Biofuels Production programs
Building Pathways for Biodiesel Production in E. coli and S. cerevisiae
We have focused on the construction of synthetic pathways for production of biodiesel in E. coli and S. cerevisiae. In S. cerevisiae, we have worked toward developing approaches to engineering the production of fuels made from acetyl-CoA, using a C4 product as a model system.

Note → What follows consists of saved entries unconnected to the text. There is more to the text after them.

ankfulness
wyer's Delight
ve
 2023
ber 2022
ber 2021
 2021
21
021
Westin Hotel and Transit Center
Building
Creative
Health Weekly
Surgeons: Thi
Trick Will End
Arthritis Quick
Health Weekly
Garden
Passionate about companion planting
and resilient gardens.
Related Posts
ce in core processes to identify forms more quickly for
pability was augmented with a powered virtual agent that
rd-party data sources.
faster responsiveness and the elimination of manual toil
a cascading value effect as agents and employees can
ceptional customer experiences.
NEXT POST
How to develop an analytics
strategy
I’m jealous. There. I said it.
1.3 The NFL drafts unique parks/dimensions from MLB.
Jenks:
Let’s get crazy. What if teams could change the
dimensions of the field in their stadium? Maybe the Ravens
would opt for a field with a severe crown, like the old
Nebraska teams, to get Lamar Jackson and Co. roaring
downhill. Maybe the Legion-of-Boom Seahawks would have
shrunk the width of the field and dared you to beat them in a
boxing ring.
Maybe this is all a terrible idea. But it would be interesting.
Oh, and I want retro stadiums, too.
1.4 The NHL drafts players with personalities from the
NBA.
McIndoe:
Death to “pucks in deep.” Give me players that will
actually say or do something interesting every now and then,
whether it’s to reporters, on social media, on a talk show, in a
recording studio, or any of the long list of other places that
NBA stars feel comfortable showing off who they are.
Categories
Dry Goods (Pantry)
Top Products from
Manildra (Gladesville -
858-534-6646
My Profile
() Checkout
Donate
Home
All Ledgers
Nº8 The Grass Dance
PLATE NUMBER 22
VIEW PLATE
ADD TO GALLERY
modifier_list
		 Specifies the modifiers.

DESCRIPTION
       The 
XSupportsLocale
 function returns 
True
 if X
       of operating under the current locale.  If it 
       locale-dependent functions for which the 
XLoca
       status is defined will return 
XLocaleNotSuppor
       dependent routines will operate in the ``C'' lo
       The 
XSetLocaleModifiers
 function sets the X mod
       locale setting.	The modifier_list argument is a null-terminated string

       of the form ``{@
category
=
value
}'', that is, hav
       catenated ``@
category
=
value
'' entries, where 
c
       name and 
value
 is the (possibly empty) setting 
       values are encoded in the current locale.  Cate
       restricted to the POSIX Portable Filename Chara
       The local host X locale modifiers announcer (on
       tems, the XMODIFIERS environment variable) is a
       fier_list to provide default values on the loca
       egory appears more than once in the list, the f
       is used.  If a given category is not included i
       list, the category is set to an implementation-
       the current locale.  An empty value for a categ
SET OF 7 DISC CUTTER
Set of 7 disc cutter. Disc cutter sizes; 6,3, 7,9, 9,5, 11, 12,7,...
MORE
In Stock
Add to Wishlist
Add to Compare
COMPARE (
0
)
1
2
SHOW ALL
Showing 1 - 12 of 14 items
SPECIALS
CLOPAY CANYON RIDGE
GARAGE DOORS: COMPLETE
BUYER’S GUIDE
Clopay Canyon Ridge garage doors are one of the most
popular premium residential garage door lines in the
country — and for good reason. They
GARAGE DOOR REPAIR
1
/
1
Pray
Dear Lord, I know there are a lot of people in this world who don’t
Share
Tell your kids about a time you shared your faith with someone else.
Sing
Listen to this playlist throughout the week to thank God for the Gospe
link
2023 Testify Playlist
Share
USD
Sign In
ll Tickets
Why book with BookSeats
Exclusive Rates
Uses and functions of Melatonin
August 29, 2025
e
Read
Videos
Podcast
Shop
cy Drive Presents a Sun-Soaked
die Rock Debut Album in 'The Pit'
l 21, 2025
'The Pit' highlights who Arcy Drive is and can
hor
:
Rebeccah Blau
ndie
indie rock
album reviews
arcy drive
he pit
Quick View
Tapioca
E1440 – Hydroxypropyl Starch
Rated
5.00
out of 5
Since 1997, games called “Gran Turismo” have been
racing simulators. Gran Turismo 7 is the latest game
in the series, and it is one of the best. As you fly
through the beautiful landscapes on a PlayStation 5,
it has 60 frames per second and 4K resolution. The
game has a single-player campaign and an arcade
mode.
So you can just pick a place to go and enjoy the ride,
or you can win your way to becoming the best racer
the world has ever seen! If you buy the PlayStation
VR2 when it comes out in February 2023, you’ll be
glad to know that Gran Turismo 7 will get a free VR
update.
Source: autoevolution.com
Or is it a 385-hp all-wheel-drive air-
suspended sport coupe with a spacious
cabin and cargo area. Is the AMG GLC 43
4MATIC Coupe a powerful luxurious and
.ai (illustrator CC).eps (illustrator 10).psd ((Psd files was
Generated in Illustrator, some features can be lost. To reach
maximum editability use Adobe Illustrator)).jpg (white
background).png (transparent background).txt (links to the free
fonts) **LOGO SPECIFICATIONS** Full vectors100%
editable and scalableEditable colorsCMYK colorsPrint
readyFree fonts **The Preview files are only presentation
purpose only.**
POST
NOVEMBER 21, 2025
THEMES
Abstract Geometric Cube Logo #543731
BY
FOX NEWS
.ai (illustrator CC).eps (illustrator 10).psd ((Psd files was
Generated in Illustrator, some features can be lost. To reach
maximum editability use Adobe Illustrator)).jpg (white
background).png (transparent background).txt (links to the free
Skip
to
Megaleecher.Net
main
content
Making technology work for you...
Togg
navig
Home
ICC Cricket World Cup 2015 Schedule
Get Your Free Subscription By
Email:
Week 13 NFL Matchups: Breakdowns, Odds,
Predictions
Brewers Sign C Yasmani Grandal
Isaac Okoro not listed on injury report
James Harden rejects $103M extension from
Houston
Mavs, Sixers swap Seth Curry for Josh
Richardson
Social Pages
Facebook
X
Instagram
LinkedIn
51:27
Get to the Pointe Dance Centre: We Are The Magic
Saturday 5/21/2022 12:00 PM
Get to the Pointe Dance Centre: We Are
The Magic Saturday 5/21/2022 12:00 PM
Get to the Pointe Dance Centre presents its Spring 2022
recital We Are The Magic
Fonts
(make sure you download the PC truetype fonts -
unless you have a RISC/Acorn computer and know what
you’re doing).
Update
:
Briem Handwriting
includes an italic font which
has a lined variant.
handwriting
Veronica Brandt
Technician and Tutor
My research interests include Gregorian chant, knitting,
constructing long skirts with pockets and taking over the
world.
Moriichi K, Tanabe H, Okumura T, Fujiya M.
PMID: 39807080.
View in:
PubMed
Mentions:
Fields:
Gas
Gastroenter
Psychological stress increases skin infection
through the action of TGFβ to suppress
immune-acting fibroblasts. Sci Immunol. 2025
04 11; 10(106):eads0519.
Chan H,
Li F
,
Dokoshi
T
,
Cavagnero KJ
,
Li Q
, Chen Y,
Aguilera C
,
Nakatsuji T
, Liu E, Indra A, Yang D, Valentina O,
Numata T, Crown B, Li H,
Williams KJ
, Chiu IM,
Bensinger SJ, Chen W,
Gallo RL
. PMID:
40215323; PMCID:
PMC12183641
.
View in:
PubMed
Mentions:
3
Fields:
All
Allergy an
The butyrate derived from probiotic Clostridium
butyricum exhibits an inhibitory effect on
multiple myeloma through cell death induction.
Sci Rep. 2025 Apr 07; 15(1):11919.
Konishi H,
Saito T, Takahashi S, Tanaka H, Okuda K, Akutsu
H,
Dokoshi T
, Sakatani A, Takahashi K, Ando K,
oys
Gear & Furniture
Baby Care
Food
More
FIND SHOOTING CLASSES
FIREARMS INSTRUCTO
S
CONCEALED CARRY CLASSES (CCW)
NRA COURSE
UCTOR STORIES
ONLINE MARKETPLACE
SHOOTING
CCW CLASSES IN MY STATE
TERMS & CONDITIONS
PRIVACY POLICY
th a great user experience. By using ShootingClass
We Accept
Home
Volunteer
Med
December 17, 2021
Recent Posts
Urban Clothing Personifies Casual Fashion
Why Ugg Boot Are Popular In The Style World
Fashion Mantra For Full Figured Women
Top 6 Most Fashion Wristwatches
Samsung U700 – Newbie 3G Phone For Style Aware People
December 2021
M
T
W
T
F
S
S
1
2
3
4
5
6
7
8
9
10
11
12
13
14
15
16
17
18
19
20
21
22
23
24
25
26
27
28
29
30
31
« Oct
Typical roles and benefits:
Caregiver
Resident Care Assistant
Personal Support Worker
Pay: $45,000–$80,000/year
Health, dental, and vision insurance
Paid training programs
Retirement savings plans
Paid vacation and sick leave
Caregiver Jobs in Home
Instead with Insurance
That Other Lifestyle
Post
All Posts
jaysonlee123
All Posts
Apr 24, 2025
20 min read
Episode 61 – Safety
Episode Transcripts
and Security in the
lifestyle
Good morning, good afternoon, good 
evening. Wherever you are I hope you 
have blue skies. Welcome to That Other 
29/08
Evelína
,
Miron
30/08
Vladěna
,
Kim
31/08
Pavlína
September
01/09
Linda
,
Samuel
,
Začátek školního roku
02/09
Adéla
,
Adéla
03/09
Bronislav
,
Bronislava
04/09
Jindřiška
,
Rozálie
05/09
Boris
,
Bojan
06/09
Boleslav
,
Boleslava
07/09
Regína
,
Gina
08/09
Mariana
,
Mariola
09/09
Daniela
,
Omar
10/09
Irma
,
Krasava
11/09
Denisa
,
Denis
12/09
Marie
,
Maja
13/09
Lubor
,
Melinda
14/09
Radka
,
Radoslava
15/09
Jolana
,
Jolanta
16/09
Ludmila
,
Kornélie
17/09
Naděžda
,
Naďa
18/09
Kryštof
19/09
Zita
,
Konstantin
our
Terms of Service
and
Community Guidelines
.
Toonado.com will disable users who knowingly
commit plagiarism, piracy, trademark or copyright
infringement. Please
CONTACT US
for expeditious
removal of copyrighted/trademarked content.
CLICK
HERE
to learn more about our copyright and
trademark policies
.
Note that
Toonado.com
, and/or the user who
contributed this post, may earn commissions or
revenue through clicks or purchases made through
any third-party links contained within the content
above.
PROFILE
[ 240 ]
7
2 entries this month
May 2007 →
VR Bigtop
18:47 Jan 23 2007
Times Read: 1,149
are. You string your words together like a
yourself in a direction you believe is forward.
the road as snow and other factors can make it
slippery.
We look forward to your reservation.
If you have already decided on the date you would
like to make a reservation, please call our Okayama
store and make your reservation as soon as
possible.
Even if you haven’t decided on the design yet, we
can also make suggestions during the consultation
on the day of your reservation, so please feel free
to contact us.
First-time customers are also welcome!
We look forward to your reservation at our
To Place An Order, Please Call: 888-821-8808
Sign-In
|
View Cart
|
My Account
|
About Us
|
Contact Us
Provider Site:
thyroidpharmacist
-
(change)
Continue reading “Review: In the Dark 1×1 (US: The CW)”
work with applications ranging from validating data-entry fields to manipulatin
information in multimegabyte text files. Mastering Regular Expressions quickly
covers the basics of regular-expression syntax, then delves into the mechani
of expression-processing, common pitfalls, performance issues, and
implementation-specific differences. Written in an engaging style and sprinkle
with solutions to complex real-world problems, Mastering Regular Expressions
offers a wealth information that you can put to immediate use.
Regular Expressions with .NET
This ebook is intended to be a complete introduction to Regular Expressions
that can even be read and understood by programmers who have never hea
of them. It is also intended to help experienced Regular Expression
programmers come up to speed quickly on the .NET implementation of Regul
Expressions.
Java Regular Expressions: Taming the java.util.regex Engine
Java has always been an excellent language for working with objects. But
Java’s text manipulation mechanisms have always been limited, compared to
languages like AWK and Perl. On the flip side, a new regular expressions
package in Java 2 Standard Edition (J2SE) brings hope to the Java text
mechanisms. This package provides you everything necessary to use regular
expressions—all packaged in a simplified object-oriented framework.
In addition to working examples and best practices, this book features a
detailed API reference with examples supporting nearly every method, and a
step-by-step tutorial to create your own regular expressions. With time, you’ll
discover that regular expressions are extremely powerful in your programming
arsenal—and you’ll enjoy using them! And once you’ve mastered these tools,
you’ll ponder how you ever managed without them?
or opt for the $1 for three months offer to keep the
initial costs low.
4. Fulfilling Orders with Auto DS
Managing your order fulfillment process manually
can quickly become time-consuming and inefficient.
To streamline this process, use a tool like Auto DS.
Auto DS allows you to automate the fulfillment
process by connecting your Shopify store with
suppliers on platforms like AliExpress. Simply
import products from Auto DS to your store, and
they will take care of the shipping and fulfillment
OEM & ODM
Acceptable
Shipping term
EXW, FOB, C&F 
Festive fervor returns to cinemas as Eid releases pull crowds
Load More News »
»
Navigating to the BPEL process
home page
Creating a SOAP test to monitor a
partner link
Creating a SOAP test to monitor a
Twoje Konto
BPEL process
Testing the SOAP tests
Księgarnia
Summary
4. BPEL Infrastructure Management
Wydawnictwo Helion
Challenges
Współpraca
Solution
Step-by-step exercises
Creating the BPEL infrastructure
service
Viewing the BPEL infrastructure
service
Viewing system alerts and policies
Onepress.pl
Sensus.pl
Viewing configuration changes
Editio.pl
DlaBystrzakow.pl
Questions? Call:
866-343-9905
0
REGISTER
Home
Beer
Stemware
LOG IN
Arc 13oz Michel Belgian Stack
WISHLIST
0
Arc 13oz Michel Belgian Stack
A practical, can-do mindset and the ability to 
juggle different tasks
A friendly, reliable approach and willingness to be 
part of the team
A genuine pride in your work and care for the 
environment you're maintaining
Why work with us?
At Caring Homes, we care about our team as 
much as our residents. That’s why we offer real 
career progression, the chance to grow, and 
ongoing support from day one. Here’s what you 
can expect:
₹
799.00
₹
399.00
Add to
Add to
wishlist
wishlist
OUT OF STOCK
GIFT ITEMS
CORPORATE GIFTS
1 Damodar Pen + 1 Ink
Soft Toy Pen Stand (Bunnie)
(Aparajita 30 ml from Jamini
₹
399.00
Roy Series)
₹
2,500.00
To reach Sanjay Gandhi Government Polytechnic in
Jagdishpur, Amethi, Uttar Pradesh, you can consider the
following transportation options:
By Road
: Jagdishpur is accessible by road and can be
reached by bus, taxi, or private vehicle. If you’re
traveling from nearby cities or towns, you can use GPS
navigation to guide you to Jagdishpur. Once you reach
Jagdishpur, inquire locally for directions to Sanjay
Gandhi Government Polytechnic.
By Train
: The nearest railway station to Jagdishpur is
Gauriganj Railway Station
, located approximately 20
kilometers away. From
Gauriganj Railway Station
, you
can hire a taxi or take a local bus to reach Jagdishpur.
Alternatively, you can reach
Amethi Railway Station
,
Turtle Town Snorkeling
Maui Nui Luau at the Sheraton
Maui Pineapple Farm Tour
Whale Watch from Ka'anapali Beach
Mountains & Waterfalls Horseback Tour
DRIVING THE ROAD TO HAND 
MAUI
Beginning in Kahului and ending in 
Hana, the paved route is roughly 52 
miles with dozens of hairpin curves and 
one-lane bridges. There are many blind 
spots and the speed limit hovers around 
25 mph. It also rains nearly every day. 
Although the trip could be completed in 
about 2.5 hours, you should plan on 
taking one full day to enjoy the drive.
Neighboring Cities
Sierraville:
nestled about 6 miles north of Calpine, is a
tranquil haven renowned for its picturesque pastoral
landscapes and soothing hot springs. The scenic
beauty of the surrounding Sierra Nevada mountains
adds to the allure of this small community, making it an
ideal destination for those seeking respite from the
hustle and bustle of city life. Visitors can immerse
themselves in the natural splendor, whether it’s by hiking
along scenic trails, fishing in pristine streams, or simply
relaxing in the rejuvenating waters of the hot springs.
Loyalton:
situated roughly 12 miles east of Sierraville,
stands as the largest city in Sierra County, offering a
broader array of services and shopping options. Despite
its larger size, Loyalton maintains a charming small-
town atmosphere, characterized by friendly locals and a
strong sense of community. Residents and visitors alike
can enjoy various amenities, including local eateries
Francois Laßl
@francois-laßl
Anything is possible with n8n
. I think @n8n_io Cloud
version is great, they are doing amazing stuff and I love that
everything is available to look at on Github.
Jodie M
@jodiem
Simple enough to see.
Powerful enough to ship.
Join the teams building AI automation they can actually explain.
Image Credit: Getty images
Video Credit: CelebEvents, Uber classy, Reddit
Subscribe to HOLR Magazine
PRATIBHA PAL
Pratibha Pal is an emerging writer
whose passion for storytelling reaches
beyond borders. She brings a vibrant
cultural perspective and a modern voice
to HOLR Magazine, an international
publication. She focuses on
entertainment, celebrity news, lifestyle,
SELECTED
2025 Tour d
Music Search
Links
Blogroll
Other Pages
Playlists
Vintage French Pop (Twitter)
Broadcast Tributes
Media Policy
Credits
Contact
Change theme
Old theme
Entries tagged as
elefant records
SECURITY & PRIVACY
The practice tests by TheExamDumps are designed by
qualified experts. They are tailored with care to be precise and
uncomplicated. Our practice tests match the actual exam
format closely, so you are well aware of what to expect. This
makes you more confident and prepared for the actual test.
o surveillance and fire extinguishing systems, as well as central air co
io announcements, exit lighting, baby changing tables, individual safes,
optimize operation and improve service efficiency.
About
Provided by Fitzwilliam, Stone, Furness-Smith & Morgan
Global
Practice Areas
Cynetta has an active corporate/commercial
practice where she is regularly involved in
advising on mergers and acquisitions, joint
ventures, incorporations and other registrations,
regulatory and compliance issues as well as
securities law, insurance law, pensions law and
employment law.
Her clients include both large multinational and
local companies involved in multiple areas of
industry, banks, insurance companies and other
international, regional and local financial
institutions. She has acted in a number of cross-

Goal 1 of our program is to construct pathways for iterative chain elongation of hydrocarbons that is orthogonal to canonical fatty acid biosynthesis that does not require the use of ATP. We have developed a thiolase-dependent strategy that does not require malonyl-CoA or ATP. When combined with an octanoyl-CoA specific thioesterase, our synthetic pathway produced 850 mg/L octanoic acid in a non-engineered E. coli strain. The productivity has increased 8.5-fold in 2014 (100 mg/L). We have also started to explore the production of tailoring these acids to form the corresponding alcohols. Goal 2 is to develop a framework for understanding heterologous gene expression in S. cerevisiae. We plan to focus on elucidating the molecular mechanisms that lead to high translational efficiency as well as the pathways by which poorly expressed transcripts are derailed. Our strategy is to quantify the behavior of highly-expressed native yeast transcripts as compared to non-native transcripts and to begin identifying factors in both the coding and non-coding regions of the transcript that affect the efficiency of various steps in mRNA processing, transport, and translation.
Our group has focused on the construction of synthetic pathways for the production of hydrocarbons in the biodiesel range in S. cerevisiae and E. coli. Towards these efforts, we have initiated a program aimed at the discovery of non-canonical enzymes for the production of these targets using a variety of different approaches. Using bioinformatics coupled to biochemical studies, we have identified new gene clusters encoding enzymes capable of carrying out ATP-independent chain extension reactions with acetyl-CoA and used these clusters as a basis for engineering pathways in E. coli. In addition, we are carrying out the biochemical and structural characterization of new enzymes from branched-chain acid fermenting hosts that are capable of utilizing acyl-CoA substrates beyond acetyl-CoA. In a third line of research, we are studying anaerobic fatty acid biosynthesis in the protist, Euglena gracilis, in an effort identify enzymes that enable production under these conditions. In another distinct line of research, we are using a model pathway constructed in E. coli as a starting point for optimizing synthetic pathways for longer chain products derived from acetyl-CoA using S. cerevisiae as a host. In this area, we have been addressing two key roadblocks in this goal, which are the low heterologous gene expression and low acetyl-CoA availability in yeast.
In the course of these studies, we have improved production to 300 mg/L, which is approximately a 30-fold improvement over literature values. Characterization of transcript and enzyme levels appears to implicate low heterologous protein production compared to E. coli as the main limitation in product titers. We are continuing to work towards improving pathway expression as well as engineering improved acetyl-CoA generation pathways for S. cerevisiae.
In our work in new pathway construction, we have worked toward identifying new fatty acid pathways that would be interesting targets for engineering the production of biodiesels. We have utilized both bioinformatics and physiological studies for these efforts. Using bioinformatics approaches, we have found interesting classes of enzymes that can be used for carbon chain extension reactions. These enzymes have been cloned, heterologously expressed, and purified. We have biochemically characterized ~10 homologs from which we have identified a few candidates that may be useful for constructing biodiesel pathways. With regard to physiology, we have been studying the protist, Euglena gracilis, because of its reported five systems for fatty acid biosynthesis including a wax fermentation pathway. We have used RNAseq experiments to begin characterizing and identifying the key components for these pathways. Several of these candidates have also been cloned, heterologously expressed, and purified for further biochemical characterization.
Published in 2013
Production of Advanced Biofuels in Engineered E. coli, M. Wen, B. B. Bond-Watts, M. C. Chang, Current Opinion in Chemical Biology, doi: 10.1016/j.cbpa.2013.03.034, May 6, 2013.
Exploring Bacterial Lignin Degradation, Margaret E. Brown, Michelle C.Y. Chang, Current Opinion in Chemical Biology, doi: 10.1016/j.cbpa.2013.11.015, December 2013.